The seven critics are part of the 26-member task force that monitored NASA's progress in meeting the recommendations of the Columbia accident investigators. The entire task force concluded in late June -- a month before Discovery's liftoff -- that the space agency had not satisfied three of the 15 return-to-flight recommendations, but it did not call on NASA to postpone the launch. Those three failed recommendations were perhaps the most critical: an inability to prevent dangerous pieces of foam and ice from breaking off the fuel tank during launch; an inability to fix any damage to the shuttle in orbit; and a failure to make the shuttle less vulnerable to debris strikes.
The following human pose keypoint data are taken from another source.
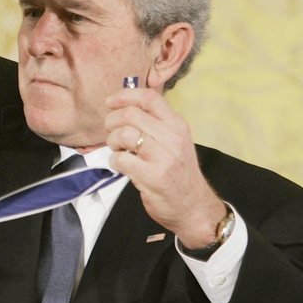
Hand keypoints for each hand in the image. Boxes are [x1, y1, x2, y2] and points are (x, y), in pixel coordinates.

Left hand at [105, 88, 227, 248]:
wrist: (193, 206)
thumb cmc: (178, 172)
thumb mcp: (174, 142)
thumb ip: (155, 124)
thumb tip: (125, 106)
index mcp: (177, 125)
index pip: (150, 98)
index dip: (125, 96)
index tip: (110, 102)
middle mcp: (173, 137)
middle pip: (131, 114)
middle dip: (111, 122)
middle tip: (111, 134)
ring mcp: (164, 157)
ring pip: (124, 134)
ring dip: (112, 142)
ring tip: (118, 150)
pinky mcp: (153, 176)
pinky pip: (121, 159)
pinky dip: (114, 161)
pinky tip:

The seven task force members said NASA should have done detailed engineering reviews of the investigators' recommendations before committing to launch dates. That way, they said, the agency would have better understood the foam loss and seriously considered other approaches, such as a redesigned fuel tank or hardening the shuttle's skin.
They're not going to do a total redesign on major components with the shuttle already marked for retirement. This is all finger-pointing and wishful thinking.
Posted by:Steve White

#4  Ima starting to get the idea that going Mach 18 is a little on the dangerous side.
Posted by: Shipman   2005-08-18 19:51  

#3  Why not go back to the real source of most of the shuttle's problems. The enlightened leaders in Congress in the '70s that shoved the cost restraints down NASA's throat that led ulimately to the losses of Challenger and Columbia.
Posted by: Cheaderhead   2005-08-18 10:27  

#2  How about going back to teh CFC foam that didn't fall off and strike the Craft at launch.

That's what I'd like to know. I suspect that they have no plans to, and will waste more money trying to find a suitable replacement when one already exists.

There's one thing that bothers me though: did the panel even consider suggesting using what worked well before?

The seven task force members said NASA should have done detailed engineering reviews of the investigators' recommendations before committing to launch dates. That way, they said, the agency would have better understood the foam loss and seriously considered other approaches, such as a redesigned fuel tank or hardening the shuttle's skin.

Sounds like the answer is NO.
Posted by: Bomb-a-rama   2005-08-18 10:00  

#1  How about going back to teh CFC foam that didn't fall off and strike the Craft at launch. Oh that's right it's not PC. That may have got rid of DG but his syncophants are still running the show.